§ Data in this exercise:
Start of Block

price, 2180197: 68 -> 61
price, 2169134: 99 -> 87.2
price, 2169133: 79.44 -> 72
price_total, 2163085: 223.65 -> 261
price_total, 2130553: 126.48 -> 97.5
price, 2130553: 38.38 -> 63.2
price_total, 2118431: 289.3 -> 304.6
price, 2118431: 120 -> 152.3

End of Block
Start of Block

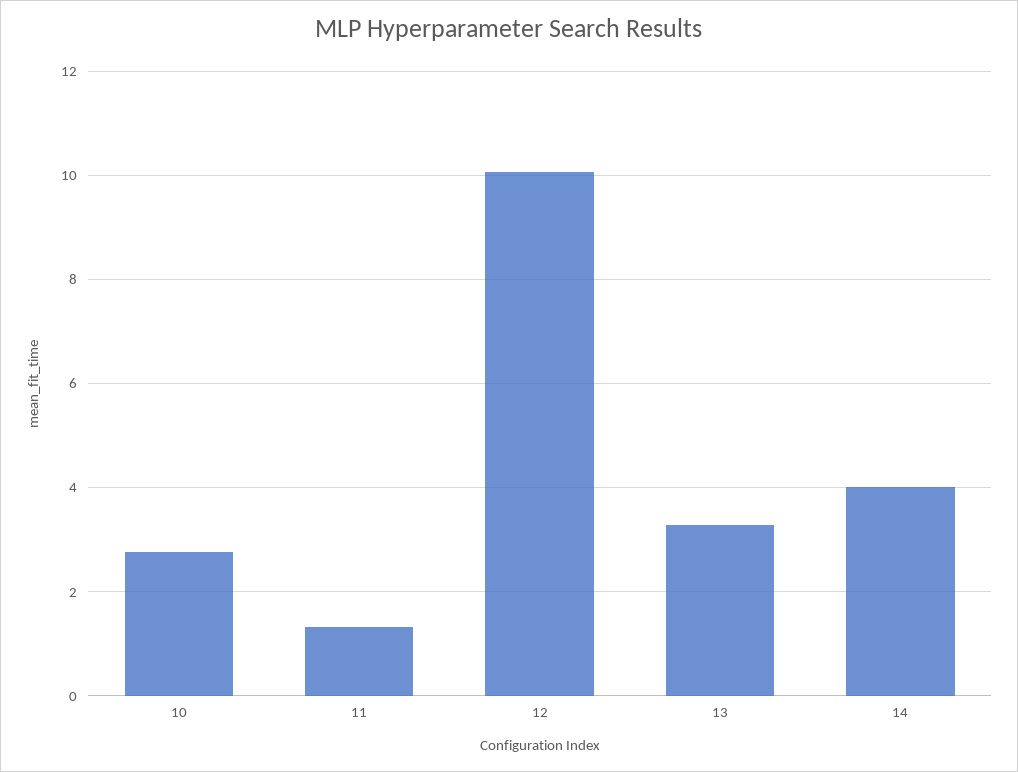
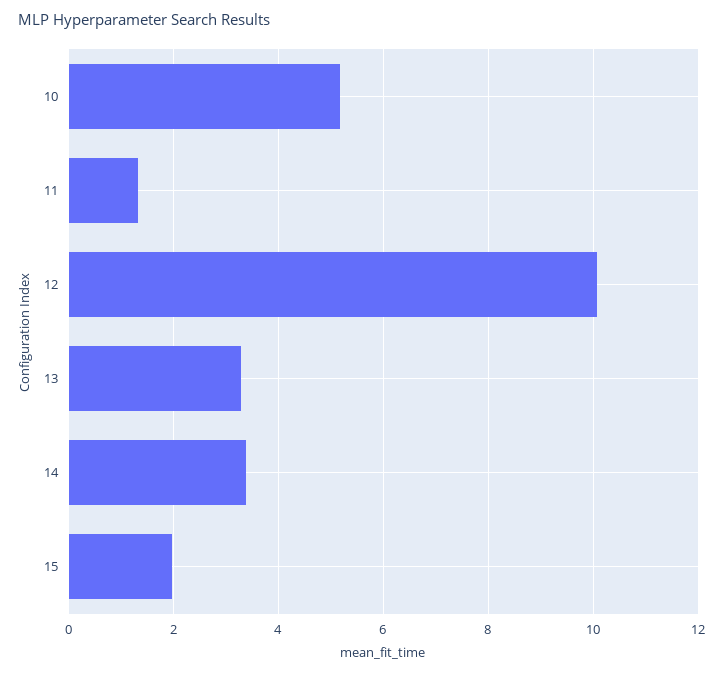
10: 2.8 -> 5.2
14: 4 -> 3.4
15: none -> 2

End of Block
Start of Block

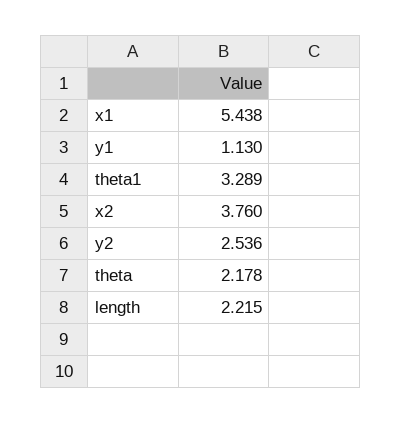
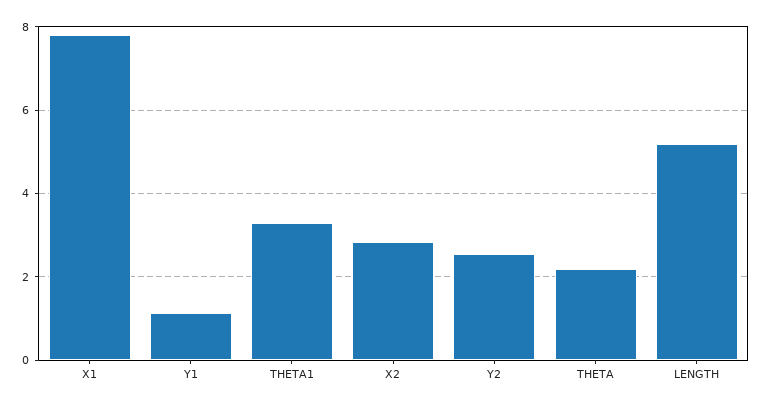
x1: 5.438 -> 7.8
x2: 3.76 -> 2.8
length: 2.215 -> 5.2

End of Block

§ Exercise objective:
All lines above from the one containing "price, 2169133: 79.44 -> 72" to the one containing "price, 2118431: 120 -> 152.3" must be repeated exactly, both lines included, and no others.

§ Written response:
price, 2169133: 79.44 -> 72
price_total, 2163085: 223.65 -> 261
price_total, 2130553: 126.48 -> 97.5
price, 2130553: 38.38 -> 63.2
price_total, 2118431: 289.3 -> 304.6
price, 2118431: 120 -> 152.3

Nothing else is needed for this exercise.